» **How to complete this task**
In the passage about the Manassas High School football team, which year of the team does Undefeated primarily focus on?

It's that kind of mentality I feel that the Manassas High School football team and their long-suffering coach, Bill Courtney occupied for a long, long time, as the school's team, which existed for 110 years, never won a playoff game and have become the devastating team that you look on the schedule and cite as an easy win if you play them. The school is located in Manassas, Virginia, and is grossly underfunded, along with possessing an athletic program unfit for even a third-rate school. The kids need to get by with what they have, and that's not much. Coming from a prestigious and often highly-regarded public high school, I look on with great sympathy and possess deep gratefulness in what I was born into.
Undefeated primarily focuses on Manassas High School football team's 2009 year, where they plan to turn things around for the better (not like they could get any worse). They figure that since they're at rock bottom, they can only go up from there, and Bill Courtney plans to turn the team around, putting heavy emphasis on character and frequently telling them, "character is not how you handle successes, because anyone can bask in the glory of a win, but how you handle failures," and that is a bold and admirable message for an unpaid coach to tell his players. He believes in them, even when their previous record was 0-10. You won't find too many high school coaches who take the game as seriously as Courtney, or are prepared to give them advice they can use off the field or when they hang up their jerseys and helmets to pursue other things.

» **Supplied information**
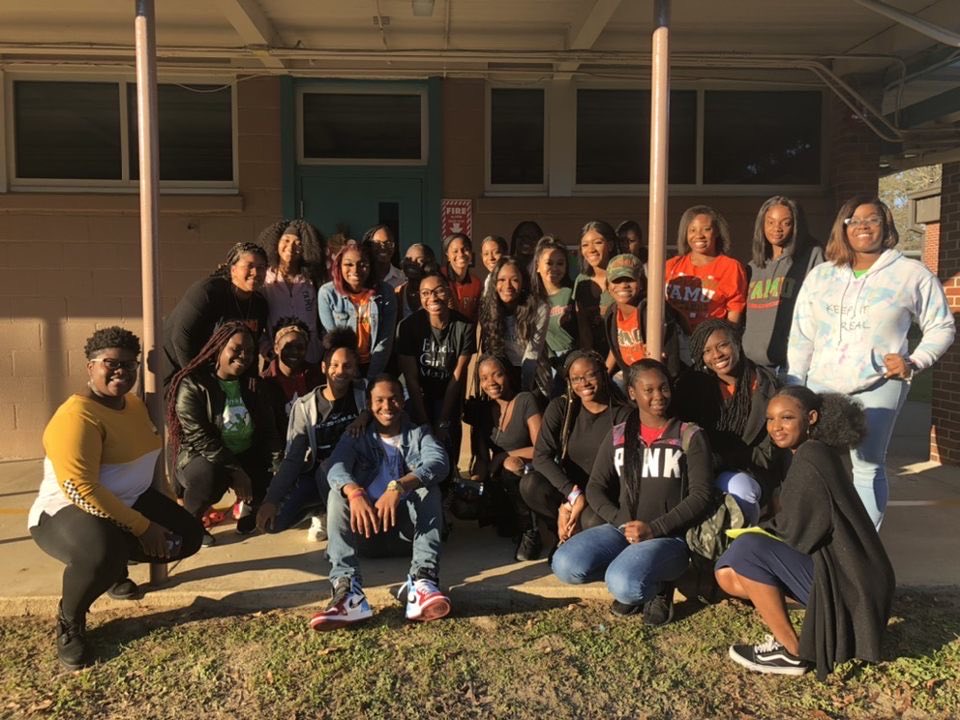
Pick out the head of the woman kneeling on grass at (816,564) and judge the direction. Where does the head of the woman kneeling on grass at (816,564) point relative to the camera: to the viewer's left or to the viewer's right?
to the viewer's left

» **Exercise solution**
The team's 2009 year.